Michel Spaus und seine Kameraden hatten etwa 100 Zwangsrekrutierte und französische Kriegsgefangene bei der Flucht nach Belgien geholfen. Im Juli 1943 wurde auch er verhaftet und wiederholt von der Gestapo in der Villa Pauly brutal gefoltert. Später im selben Jahr, im November, wurden seine Frau und fünf kleine Kinder in ein Umsiedlungslager in Schlesien deportiert, wo sie zum Glück alle überlebten. Die Denunziation, die zur Verhaftung und Hinrichtung von Michel führte, wurde später einem Nazispitzel namens Léon D. zugeschrieben.

Nach Angaben von Néckel Kremer in seinem Buch “Erennerungen un Deemools” wurde Léon D. von der belgischen „Weißen Armee“ (einer Widerstandsgruppe) verhaftet und verhört. Offenbar verlief das „Gespräch“ für ihn schlecht, denn er wurde danach nie wieder öffentlich gesehen.

Foto unten: Das Gefängnis Klingelpütz in Köln, wo über 1.000 Personen – darunter 21 Luxemburger – unter dem NS-Regime hauptsächlich durch Enthauptung hingerichtet wurden.

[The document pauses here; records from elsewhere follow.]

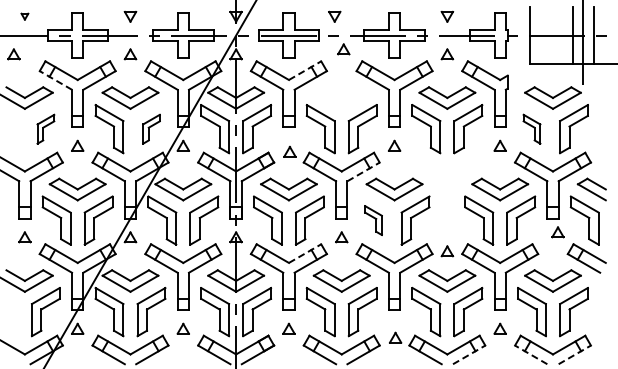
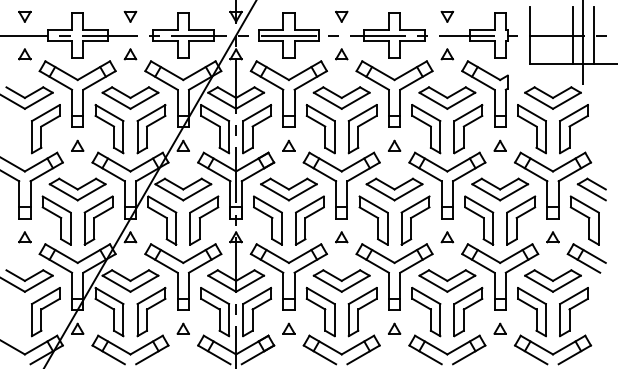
part at (24, 16) size: 10x9 px -> 14x13 px
part at (334, 16) position: (334, 16) -> (341, 16)
part at (343, 49) position: (343, 49) -> (341, 54)
part at (13, 54) position: (13, 54) -> (24, 54)
line at (305, 70): dashed -> solid
line at (55, 80): dashed -> solid
part at (341, 97): none -> present
part at (45, 128) size: 20x32 px -> 30x51 px
part at (151, 128) size: 19x32 px -> 31x51 px
part at (531, 128) size: 20x32 px -> 30x51 px
part at (289, 151) position: (289, 151) -> (288, 145)
line at (363, 171): dashed -> solid
part at (447, 185): none -> present
part at (373, 220) size: 19x31 px -> 31x51 px
part at (557, 232) position: (557, 232) -> (552, 237)
part at (447, 251) position: (447, 251) -> (447, 237)
line at (305, 253): dashed -> solid
part at (395, 337) position: (395, 337) -> (394, 328)
line at (469, 354): dashed -> solid
line at (531, 354): dashed -> solid
line at (574, 354): dashed -> solid
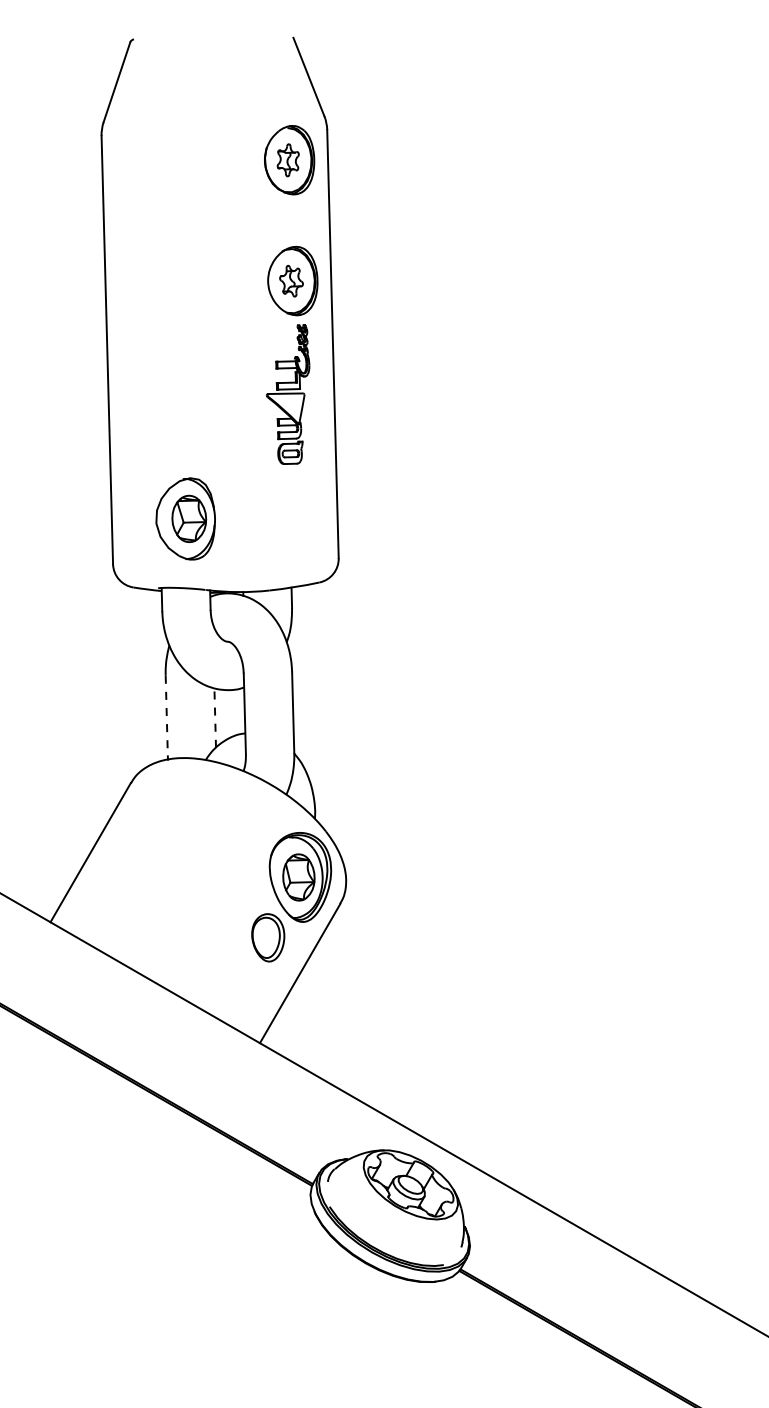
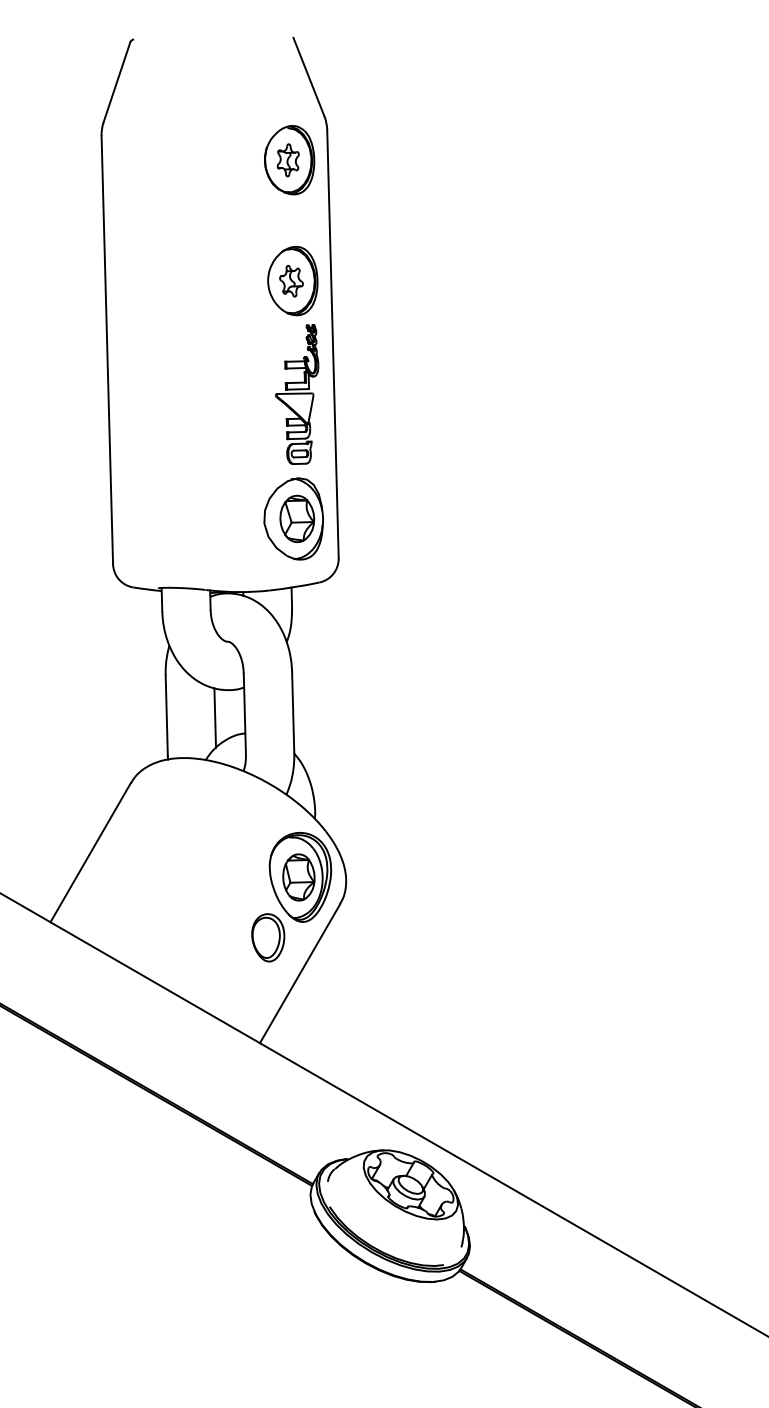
part at (287, 394) position: (287, 394) -> (296, 394)
part at (185, 518) position: (185, 518) -> (293, 518)
line at (166, 716): dashed -> solid
line at (215, 718): dashed -> solid
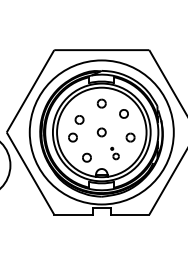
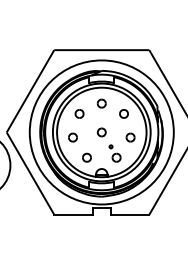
part at (79, 119) position: (79, 119) -> (79, 113)
part at (114, 153) size: 10x15 px -> 14x19 px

Es diente als Exekutionszentrum für Widerstandskämpfer aus dem besetzten Westeuropa.

Foto: Klingelpütz – Verband der Zwangsrekrutierten, Luxemburg

Im Dezember 1941 erließ Hitler das geheime Dekret „Nacht und Nebel“, eine geheime Anweisung zur Einschüchterung und Terrorisierung von Widerstandsmitgliedern und politischen Gegnern im besetzten Westeuropa – insbesondere in Frankreich, Belgien, Luxemburg und den Niederlanden.

Das Dekret wurde von Wilhelm Keitel, dem Chef des Oberkommandos der Wehrmacht, umgesetzt, der erklärte: „Eine wirksame und dauerhafte Abschreckung kann nur durch den Tod oder durch Maßnahmen erreicht werden, die die Familie und die Bevölkerung im Unklaren über das Schicksal des Täters lassen.“ Das Gefängnis Klingelpütz war einer der Orte, an denen dieses Dekret angewandt wurde. Die Leichen der hingerichteten Gefangenen wurden manchmal an anatomische Institute in Köln oder in anderen Städten geschickt, um eine Beerdigung oder Identifikation zu verhindern.

Trotzdem gaben die Widerstandsbewegungen nicht auf. Im Gegenteil, ihre Mitglieder wurden noch vorsichtiger, in dem Wissen, dass die Gestapo ihre Repressionskampagnen verschärfen und auch ihre Familien mit Verhaftung oder Deportation bedrohen würde.